→ **Task instructions**
Line count for "ПРОДАНОСКИ": give how many lines in the data below contain it, with no other words.

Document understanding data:
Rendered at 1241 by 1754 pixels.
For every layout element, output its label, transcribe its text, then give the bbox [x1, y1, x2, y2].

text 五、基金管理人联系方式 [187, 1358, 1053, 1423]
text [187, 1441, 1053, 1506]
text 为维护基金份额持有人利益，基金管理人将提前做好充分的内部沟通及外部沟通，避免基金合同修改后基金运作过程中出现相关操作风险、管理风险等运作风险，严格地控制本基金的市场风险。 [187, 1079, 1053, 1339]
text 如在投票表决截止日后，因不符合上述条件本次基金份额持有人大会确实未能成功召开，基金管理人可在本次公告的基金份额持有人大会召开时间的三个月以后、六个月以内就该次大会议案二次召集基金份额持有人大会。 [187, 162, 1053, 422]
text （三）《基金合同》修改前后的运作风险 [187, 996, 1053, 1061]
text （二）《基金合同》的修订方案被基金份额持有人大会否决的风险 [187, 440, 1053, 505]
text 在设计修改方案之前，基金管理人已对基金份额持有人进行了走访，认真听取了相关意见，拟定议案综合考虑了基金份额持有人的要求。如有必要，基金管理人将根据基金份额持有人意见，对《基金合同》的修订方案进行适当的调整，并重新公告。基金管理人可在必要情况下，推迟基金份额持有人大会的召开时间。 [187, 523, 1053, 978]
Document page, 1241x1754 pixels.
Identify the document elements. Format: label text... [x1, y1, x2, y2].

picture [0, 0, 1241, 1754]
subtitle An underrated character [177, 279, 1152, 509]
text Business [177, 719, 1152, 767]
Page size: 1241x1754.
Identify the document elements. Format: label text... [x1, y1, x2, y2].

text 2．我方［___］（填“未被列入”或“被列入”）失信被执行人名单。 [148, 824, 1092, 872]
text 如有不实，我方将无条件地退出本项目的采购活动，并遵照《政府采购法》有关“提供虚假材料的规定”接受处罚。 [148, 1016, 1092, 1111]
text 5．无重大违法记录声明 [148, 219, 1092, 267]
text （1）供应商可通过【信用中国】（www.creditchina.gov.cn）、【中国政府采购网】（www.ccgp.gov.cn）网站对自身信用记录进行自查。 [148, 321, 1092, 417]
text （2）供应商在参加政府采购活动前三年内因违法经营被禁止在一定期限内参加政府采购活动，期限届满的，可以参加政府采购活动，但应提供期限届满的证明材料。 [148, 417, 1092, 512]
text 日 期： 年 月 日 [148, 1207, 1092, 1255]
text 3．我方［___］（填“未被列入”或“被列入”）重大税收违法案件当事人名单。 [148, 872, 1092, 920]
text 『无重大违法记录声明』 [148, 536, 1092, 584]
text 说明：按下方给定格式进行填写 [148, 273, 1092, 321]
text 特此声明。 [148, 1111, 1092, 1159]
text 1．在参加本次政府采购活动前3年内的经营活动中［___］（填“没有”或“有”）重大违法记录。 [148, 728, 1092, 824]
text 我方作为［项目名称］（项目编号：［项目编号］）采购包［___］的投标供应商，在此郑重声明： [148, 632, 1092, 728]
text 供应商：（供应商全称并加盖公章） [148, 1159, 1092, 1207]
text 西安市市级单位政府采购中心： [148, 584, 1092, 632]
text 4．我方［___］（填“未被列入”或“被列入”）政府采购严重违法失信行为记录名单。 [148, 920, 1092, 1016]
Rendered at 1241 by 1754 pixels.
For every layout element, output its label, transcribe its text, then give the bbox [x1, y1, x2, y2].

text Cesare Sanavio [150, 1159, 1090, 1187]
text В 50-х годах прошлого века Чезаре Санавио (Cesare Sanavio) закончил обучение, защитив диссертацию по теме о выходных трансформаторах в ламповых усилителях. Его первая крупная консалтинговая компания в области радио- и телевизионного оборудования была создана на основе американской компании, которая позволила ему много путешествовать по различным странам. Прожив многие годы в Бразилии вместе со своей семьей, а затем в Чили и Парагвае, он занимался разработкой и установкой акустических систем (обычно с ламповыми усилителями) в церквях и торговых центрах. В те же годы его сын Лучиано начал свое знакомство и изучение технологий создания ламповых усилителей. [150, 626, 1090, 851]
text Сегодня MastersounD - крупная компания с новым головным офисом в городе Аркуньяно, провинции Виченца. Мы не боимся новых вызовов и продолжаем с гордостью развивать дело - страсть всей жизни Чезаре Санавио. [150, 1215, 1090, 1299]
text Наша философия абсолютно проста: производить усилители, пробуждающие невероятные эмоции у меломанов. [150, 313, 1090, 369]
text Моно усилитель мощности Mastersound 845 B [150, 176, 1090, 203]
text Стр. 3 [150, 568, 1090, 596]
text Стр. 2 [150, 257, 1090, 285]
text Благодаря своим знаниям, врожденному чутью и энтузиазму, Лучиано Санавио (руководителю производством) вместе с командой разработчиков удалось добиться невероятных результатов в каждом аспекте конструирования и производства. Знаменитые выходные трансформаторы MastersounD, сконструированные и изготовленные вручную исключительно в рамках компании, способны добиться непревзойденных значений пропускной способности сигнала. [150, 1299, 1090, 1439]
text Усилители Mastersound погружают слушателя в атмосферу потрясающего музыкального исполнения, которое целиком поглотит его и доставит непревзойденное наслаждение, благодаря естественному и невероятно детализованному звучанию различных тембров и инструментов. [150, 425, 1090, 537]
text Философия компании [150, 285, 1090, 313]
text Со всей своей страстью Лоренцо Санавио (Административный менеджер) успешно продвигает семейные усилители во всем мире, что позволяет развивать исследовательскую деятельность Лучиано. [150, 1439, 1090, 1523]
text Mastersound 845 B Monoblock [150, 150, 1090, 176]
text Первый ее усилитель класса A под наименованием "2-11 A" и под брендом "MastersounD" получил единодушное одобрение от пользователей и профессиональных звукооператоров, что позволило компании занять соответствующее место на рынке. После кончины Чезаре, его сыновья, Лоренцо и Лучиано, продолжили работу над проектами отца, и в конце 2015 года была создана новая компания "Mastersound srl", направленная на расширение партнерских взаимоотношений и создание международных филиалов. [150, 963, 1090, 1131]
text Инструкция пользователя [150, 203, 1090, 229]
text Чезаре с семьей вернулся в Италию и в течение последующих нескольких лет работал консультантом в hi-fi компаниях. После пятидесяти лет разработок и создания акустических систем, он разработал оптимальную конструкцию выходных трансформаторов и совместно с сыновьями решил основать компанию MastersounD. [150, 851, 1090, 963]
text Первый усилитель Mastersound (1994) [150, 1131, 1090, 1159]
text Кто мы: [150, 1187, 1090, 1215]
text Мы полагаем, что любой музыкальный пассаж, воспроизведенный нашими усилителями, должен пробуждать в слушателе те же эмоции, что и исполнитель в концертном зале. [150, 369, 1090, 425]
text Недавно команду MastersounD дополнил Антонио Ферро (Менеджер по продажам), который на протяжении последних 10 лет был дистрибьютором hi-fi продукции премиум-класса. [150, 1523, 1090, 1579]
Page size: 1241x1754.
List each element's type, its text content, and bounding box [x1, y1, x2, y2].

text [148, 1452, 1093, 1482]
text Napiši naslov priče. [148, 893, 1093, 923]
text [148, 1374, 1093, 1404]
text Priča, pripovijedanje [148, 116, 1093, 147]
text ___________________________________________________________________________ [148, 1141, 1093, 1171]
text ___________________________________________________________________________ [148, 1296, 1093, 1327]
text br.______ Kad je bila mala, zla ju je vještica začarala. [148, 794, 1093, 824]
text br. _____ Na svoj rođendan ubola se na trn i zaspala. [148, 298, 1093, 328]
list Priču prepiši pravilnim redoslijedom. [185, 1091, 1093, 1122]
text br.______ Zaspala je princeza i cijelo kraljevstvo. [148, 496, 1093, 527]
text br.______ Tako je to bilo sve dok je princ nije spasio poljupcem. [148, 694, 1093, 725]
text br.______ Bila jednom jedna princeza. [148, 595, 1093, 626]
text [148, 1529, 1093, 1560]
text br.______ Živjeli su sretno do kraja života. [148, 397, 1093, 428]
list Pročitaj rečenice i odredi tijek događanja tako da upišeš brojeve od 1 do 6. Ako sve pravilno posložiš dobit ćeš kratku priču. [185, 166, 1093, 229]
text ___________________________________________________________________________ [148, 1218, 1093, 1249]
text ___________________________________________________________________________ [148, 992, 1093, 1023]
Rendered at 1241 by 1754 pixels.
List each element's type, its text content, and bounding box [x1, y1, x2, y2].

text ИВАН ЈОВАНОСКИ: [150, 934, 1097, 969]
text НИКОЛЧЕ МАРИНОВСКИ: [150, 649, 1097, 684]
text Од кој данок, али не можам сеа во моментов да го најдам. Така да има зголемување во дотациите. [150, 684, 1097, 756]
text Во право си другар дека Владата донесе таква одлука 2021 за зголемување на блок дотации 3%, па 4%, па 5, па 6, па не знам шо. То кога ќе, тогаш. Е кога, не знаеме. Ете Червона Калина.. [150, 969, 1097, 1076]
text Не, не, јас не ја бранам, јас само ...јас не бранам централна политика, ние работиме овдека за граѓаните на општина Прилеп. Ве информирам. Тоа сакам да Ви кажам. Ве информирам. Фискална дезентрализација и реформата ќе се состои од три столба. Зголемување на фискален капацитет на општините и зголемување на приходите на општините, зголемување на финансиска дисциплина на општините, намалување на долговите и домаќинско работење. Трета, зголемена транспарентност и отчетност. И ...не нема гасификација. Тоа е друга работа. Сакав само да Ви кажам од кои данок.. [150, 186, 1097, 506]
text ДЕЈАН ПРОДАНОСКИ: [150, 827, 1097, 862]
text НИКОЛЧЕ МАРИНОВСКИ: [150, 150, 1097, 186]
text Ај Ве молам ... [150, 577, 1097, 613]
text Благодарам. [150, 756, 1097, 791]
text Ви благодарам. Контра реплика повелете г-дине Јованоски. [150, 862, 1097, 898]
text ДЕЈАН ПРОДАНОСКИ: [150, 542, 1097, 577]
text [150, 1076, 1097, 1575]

→ **Response box**
2